--- 精选摘录 ---

^^^^

POJ 3784 Running Median（ 堆优化

Running Median

题目描述

For this problem, you will write a program that reads in a sequence of 32-bit signed integers. After each odd-indexed value is read, output the median (middle value) of the elements received so far.

输入

The first line of input contains a single integer P, (1 ≤ P ≤ 1000), which is the number of data sets that follow. The first line of each data set contains the data set number, followed by a space, followed by an odd decimal integer M, (1 ≤ M ≤ 9999), giving the total number of signed integers to be processed. The remaining line(s) in the dataset consists of the values, 10 per line, separated by a single space. The last line in the dataset may contain less than 10 values.

输出

For each data set the first line of output contains the data set number, a single space and the number of medians output (which should be one-half the number of input values plus one). The output medians will be on the following lines, 10 per line separated by a single space. The last line may have less than 10 elements, but at least 1 element. There should be no blank lines in the output.

Sample Input

样例

3
1 9
1 2 3 4 5 6 7 8 9
2 9
9 8 7 6 5 4 3 2 1
3 23
23 41 13 22 -3 24 -31 -11 -8 -7
3 5 103 211 -311 -45 -67 -73 -81 -99
-33 24 56

Sample Output
1 5
1 2 3 4 5
2 5
9 8 7 6 5
3 12
23 23 22 22 13 3 5 5 3 -3
-7 -3

题意

很有意思的题目， 给一组数字 不断的动态求给的数组中位数

我们可以维护两个堆一个大顶堆 一个小顶堆 不断交换他们堆顶的值

AC代码

#include <map>
#include <set>
#include <queue>
#include <stack>
#include <cmath>
#include <cstdio>
#include <string>
#include <cstring>
#include <iostream>
#include <algorithm>
using namespace std;

#define ls st<<1
#define rs st<<1|1
#define LL long long
#define CLR(a,b) memset(a,(b),sizeof(a))

const int MAXN = 1e3+11;
const int mod = 1e9+7;
const int INF = 0x3f3f3f3f;

priority_queue<int,vector<int>, greater<int> > que_1; //小顶堆
priority_queue<int> que_2;
void init() {
while(!que_1.empty())
que_1.pop();
while(!que_2.empty())
que_2.pop();
}

int main() {
int T;
cin >> T;
while(T--) {
init();
int kk, n, x;
cin >> kk >> n;
cout << kk << ' ' << (n+1)/2 << endl;
for(int i = 1; i <= n; i++) {
cin >> x;
que_1.push(x);
que_2.push(x);
if(i%2==0)
continue;
while(que_1.top() != que_2.top()) {
int a = que_1.top();
int b = que_2.top();
que_1.pop(), que_2.pop();
que_1.push(b);
que_2.push(a);
}
cout << que_2.top() << ' ';
if(((i+1)/2)%10 == 0)
cout << "\n";
else if((n%2==1&&i==n) || (n%2==0&&i==n-1))
cout << "\n";
}

}
return 0;
}

^^^^

(已保存条目)
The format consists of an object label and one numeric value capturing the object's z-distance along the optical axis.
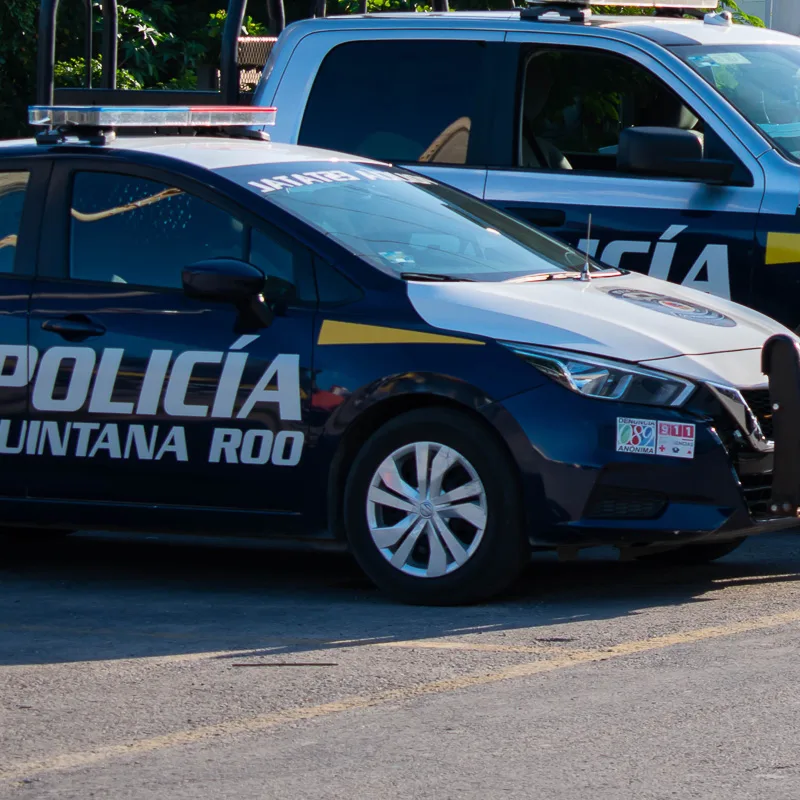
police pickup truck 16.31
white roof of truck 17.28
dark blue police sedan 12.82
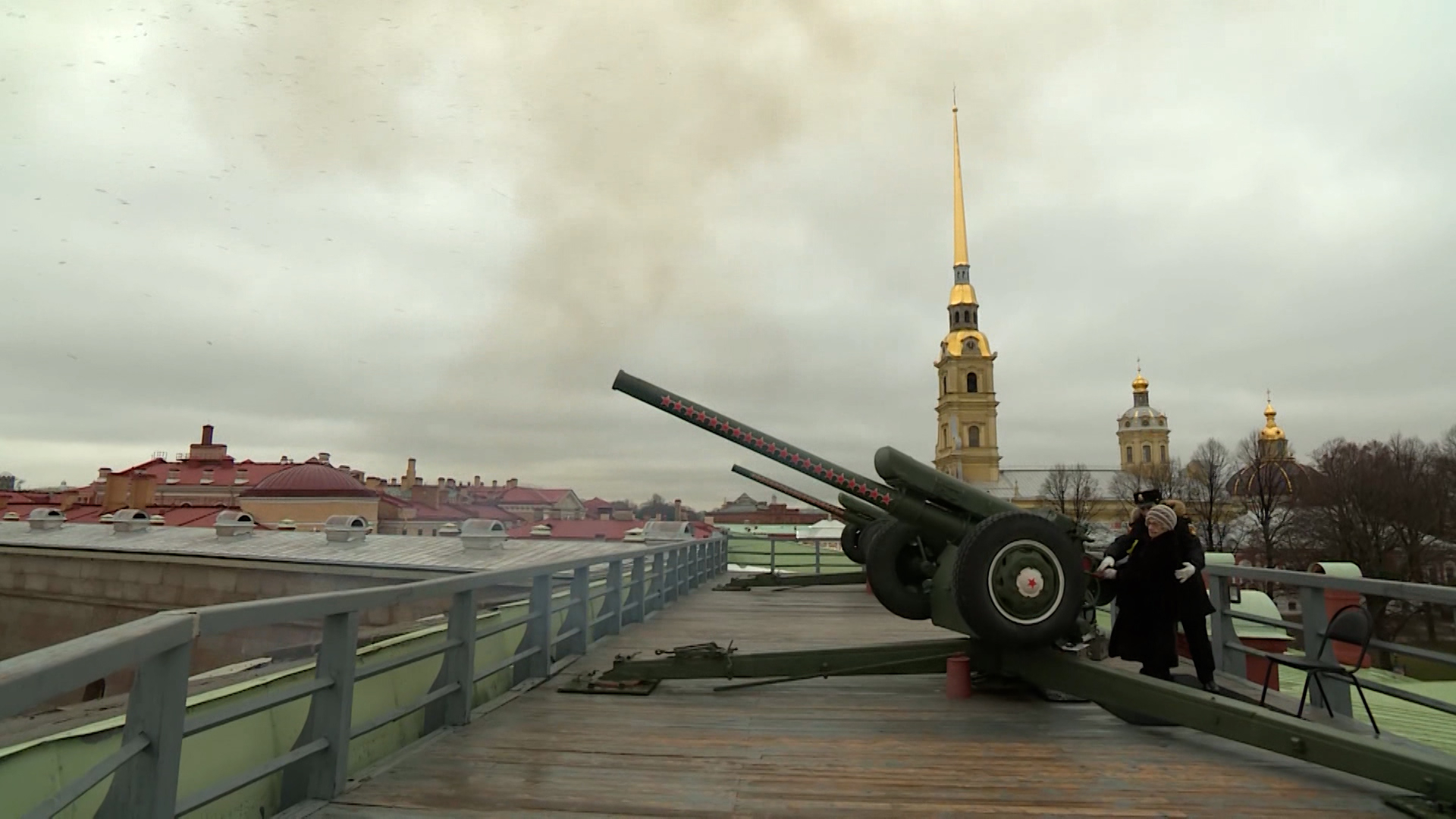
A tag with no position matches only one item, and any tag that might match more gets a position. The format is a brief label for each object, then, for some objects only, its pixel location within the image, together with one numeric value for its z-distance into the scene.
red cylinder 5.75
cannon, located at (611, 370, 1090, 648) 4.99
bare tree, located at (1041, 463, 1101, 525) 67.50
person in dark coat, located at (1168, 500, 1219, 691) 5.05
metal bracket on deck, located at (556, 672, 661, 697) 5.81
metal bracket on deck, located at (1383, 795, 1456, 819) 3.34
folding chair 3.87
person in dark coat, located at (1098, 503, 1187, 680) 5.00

^^^^

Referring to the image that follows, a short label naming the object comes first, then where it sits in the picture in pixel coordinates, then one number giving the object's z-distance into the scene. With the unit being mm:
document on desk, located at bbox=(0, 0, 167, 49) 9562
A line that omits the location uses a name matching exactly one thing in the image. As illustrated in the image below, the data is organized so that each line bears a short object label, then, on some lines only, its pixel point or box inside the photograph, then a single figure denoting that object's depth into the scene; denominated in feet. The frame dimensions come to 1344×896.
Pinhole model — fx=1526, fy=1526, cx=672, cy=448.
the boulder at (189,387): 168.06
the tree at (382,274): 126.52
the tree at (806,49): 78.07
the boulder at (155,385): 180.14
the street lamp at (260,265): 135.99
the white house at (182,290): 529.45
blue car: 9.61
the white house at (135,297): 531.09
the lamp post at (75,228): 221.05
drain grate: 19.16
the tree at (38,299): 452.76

^^^^

--- 必做任务 ---
1) 根据关于 POJ 3784 的摘录回答：
(a) 输入中 P 的取值范围是多少？
(b) 输出的中位数每行放几个？
(c) “题意”部分说要维护哪两种堆？
2) 抄写摘录中的一段：从含有“For each data”的词句开始，写到“in the output.”为止。
作答时只依据摘录，不参考记录。

--- 各题解答 ---
1)
(a) 1 ≤ P ≤ 1000。
(b) 每行 10 个。
(c) 一个大顶堆和一个小顶堆。

2)
For each data set the first line of output contains the data set number, a single space and the number of medians output (which should be one-half the number of input values plus one). The output medians will be on the following lines, 10 per line separated by a single space. The last line may have less than 10 elements, but at least 1 element. There should be no blank lines in the output.